Learning to render using charcoal. Sadly I cannot afford artistic training ever (10 000 K per year?!) and need to learn without life contact with a master. But, thanks to Dorian and Ilyas for their help!
I did not use toned paper. Paper were toned using watercolor washes.
Still self-taught, need good critique.
Regards from Jöllenbeck,
Last edited by Talwacht; April 21st, 2010 at 09:53 AM.
Congrats on such a great Bargue considering you've had no training!
I can't say I've ever seen that plate, so a side by side comparison to your drawing and the original would help us judge your accuracy. As for the shading, I think you have a good range of values, but they're not fully shaded. This may be the paper grain, but if you're using charcoal, go in with a stump and flatten your values. This will help significantly in creating depth. "Active lights passive shadows" is the key. Hope this helps.
Remember that doing Bargue plates needs to be done PERFECTLY - so comparing your drawing with the reference I can see some things that are off.
If you have a software like Photoshop you can superimpose the reference over your drawing and set the top layer to a lower opacity. Then you will see where you are off.
The paper seems not to be the right choice since it is really grainy. I also had some troubles to find the right paper (especially for charcoal). A regular printer paper and pencil should suit well for Bargues. If you plan to do cast drawing then you would need better paper.
I tried to measure as much by eye as I could, using mirror for help, and a plumb line. I wont use technical tricks (digicam + gfx-software overlay, prism in like laterna-obscura) to push up the end drawing beyond my eyes capability, rather I will finish it as good as I can and start a new one.
On this Bargue, I used exact on-paper-distance measurements to get the very first (4 to 5) measurement points of the BlockIn, those are still very difficult to get for me. After that I did not use the on-paper measurement to get new points.
Working on it since decembre last year, I am somewhat fatigued of this one and like to start a new one, this Bargue is already prepared with shellack, it wont change any more.
I like to follow hints people give me in this threat on a new Bargue.

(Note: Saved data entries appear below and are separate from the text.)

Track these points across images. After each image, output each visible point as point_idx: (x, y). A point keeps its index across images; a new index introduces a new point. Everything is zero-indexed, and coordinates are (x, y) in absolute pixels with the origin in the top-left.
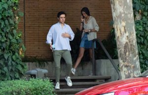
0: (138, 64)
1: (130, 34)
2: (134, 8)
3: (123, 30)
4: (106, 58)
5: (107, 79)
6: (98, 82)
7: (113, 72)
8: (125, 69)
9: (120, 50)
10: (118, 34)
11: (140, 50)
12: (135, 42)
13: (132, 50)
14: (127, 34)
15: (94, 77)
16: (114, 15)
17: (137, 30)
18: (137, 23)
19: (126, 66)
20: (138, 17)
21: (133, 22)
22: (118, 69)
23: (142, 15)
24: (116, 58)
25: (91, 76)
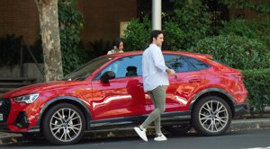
0: (61, 68)
1: (55, 41)
2: (59, 19)
3: (49, 37)
4: (33, 62)
5: (33, 81)
6: (24, 83)
7: (38, 75)
8: (49, 73)
9: (46, 56)
10: (44, 41)
11: (63, 56)
12: (59, 49)
13: (56, 56)
14: (53, 42)
15: (21, 79)
16: (42, 24)
17: (61, 38)
18: (61, 31)
19: (51, 70)
20: (63, 27)
21: (58, 31)
22: (43, 72)
23: (66, 25)
24: (42, 62)
25: (19, 78)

I like your studio setup, its interesting to find a way to get good cast shadings and good light during drawing. Its rather annoying if ones own shadow disturbs ones charcoal picture because one avoids too much light which might change the cast shadings.
It would be nice if one can achieve any shadings together with good lit drawing canvas.
Grüße aus dem Jöllenbeck,
Leonard / Talwacht.
I am sorry, but I simply do not understand what you mean with
"Active lights passive shadows" is the key
Could you explain it, please?
Active means for me there is something moving, but there is nothing moving on paper, maybe whole drawing is passive and only draftsman is active. If you change light on object, lights and shades change at the same moments, why should be any of them passive? Or, both are passive and only light source is active.
I miss the base idea behind, it rather confuses me, because active/passive could be interpreted in many different ways which interfere. It would be kind if you say (or show) something about it.
I am impressed by your drawings, I believe in your craft.
Last edited by Talwacht; April 22nd, 2010 at 06:05 AM.
Thanks for the new upload Talwacht. Very good likeness man - the angle of the chin/jaw could be adjusted (there's more of a downward slant in the Bargue than in your drawing) but don't worry on perfecting this one! It's a pretty good level of accuracy as it is, and pushing it further on such paper would be mind numbing. Start a new fresh one, using comparative measuring on a larger sheet to give yourself a comfortable size to work on polishing off to higher standards.
"Active lights, passive shadows" is a term my teacher uses sometimes (which I've also heard Jacob collins uses) to describe how to approach modeling the lights and darks. It means the lights should be clearer and abundant, and the forms in the dark should be subtle, flat, and dark. When you have a lot of value modulations happening in the darks (trying to capture reflective light) you lose some of the illusion of form. SIMPLIFY, simplify, simplify. That is the key mantra. Keeping your darks simplified and dark, (that's what is meant by passive) you will ease the shading process and create much more believable form. Because of the paper grain, your darks have lots of the paper tone 'dots' in them. Seeing all of this busy 'noise' makes it hard to judge what's going on and breaks the illusion. That's why I suggested going back in with a stump - flattening your darks and eliminating that 'noise' will help make your shading stronger. I hope this helps! Awesome work dude. Keep em coming.